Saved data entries
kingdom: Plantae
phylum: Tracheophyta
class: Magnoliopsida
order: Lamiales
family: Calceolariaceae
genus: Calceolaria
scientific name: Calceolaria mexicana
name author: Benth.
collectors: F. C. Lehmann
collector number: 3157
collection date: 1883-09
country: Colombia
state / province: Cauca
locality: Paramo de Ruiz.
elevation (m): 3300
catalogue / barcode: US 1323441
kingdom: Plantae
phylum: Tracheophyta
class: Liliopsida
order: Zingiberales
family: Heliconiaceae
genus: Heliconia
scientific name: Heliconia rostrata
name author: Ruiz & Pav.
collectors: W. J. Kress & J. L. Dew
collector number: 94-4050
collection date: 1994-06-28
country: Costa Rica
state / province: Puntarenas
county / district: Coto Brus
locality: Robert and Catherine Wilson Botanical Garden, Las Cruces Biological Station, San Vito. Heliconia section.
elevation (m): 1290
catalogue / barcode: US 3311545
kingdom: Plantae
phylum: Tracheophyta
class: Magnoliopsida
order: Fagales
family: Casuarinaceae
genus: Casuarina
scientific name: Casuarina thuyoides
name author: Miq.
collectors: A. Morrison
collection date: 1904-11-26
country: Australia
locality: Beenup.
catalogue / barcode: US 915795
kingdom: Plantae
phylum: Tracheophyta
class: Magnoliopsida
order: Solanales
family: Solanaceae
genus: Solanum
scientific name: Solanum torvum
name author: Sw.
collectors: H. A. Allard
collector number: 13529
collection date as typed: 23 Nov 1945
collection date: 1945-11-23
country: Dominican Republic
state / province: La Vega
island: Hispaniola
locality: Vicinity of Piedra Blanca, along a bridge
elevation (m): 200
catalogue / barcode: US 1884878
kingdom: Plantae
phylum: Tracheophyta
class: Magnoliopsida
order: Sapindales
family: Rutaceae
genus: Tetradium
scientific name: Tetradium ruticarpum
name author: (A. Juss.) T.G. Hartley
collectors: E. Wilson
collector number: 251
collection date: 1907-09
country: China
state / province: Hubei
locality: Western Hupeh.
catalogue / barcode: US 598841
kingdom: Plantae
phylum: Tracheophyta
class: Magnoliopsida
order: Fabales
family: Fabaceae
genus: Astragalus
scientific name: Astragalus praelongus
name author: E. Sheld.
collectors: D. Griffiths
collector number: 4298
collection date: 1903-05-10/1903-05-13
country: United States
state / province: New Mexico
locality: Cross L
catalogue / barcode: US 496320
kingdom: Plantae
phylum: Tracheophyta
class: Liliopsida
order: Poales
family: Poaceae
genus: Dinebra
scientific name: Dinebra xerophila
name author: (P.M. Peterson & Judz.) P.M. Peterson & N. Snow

Job – Please express every entry above as a two-column CSV with the headers field and value, one row per entry. Put each field name and each value in its own quoted field, with any line breaks replaced by spaces.

Right answer –
field,value
"kingdom:","Plantae"
"phylum:","Tracheophyta"
"class:","Magnoliopsida"
"order:","Lamiales"
"family:","Calceolariaceae"
"genus:","Calceolaria"
"scientific name:","Calceolaria mexicana"
"name author:","Benth."
"collectors:","F. C. Lehmann"
"collector number:","3157"
"collection date:","1883-09"
"country:","Colombia"
"state / province:","Cauca"
"locality:","Paramo de Ruiz."
"elevation (m):","3300"
"catalogue / barcode:","US 1323441"
"kingdom:","Plantae"
"phylum:","Tracheophyta"
"class:","Liliopsida"
"order:","Zingiberales"
"family:","Heliconiaceae"
"genus:","Heliconia"
"scientific name:","Heliconia rostrata"
"name author:","Ruiz & Pav."
"collectors:","W. J. Kress & J. L. Dew"
"collector number:","94-4050"
"collection date:","1994-06-28"
"country:","Costa Rica"
"state / province:","Puntarenas"
"county / district:","Coto Brus"
"locality:","Robert and Catherine Wilson Botanical Garden, Las Cruces Biological Station, San Vito. Heliconia section."
"elevation (m):","1290"
"catalogue / barcode:","US 3311545"
"kingdom:","Plantae"
"phylum:","Tracheophyta"
"class:","Magnoliopsida"
"order:","Fagales"
"family:","Casuarinaceae"
"genus:","Casuarina"
"scientific name:","Casuarina thuyoides"
"name author:","Miq."
"collectors:","A. Morrison"
"collection date:","1904-11-26"
"country:","Australia"
"locality:","Beenup."
"catalogue / barcode:","US 915795"
"kingdom:","Plantae"
"phylum:","Tracheophyta"
"class:","Magnoliopsida"
"order:","Solanales"
"family:","Solanaceae"
"genus:","Solanum"
"scientific name:","Solanum torvum"
"name author:","Sw."
"collectors:","H. A. Allard"
"collector number:","13529"
"collection date as typed:","23 Nov 1945"
"collection date:","1945-11-23"
"country:","Dominican Republic"
"state / province:","La Vega"
"island:","Hispaniola"
"locality:","Vicinity of Piedra Blanca, along a bridge"
"elevation (m):","200"
"catalogue / barcode:","US 1884878"
"kingdom:","Plantae"
"phylum:","Tracheophyta"
"class:","Magnoliopsida"
"order:","Sapindales"
"family:","Rutaceae"
"genus:","Tetradium"
"scientific name:","Tetradium ruticarpum"
"name author:","(A. Juss.) T.G. Hartley"
"collectors:","E. Wilson"
"collector number:","251"
"collection date:","1907-09"
"country:","China"
"state / province:","Hubei"
"locality:","Western Hupeh."
"catalogue / barcode:","US 598841"
"kingdom:","Plantae"
"phylum:","Tracheophyta"
"class:","Magnoliopsida"
"order:","Fabales"
"family:","Fabaceae"
"genus:","Astragalus"
"scientific name:","Astragalus praelongus"
"name author:","E. Sheld."
"collectors:","D. Griffiths"
"collector number:","4298"
"collection date:","1903-05-10/1903-05-13"
"country:","United States"
"state / province:","New Mexico"
"locality:","Cross L"
"catalogue / barcode:","US 496320"
"kingdom:","Plantae"
"phylum:","Tracheophyta"
"class:","Liliopsida"
"order:","Poales"
"family:","Poaceae"
"genus:","Dinebra"
"scientific name:","Dinebra xerophila"
"name author:","(P.M. Peterson & Judz.) P.M. Peterson & N. Snow"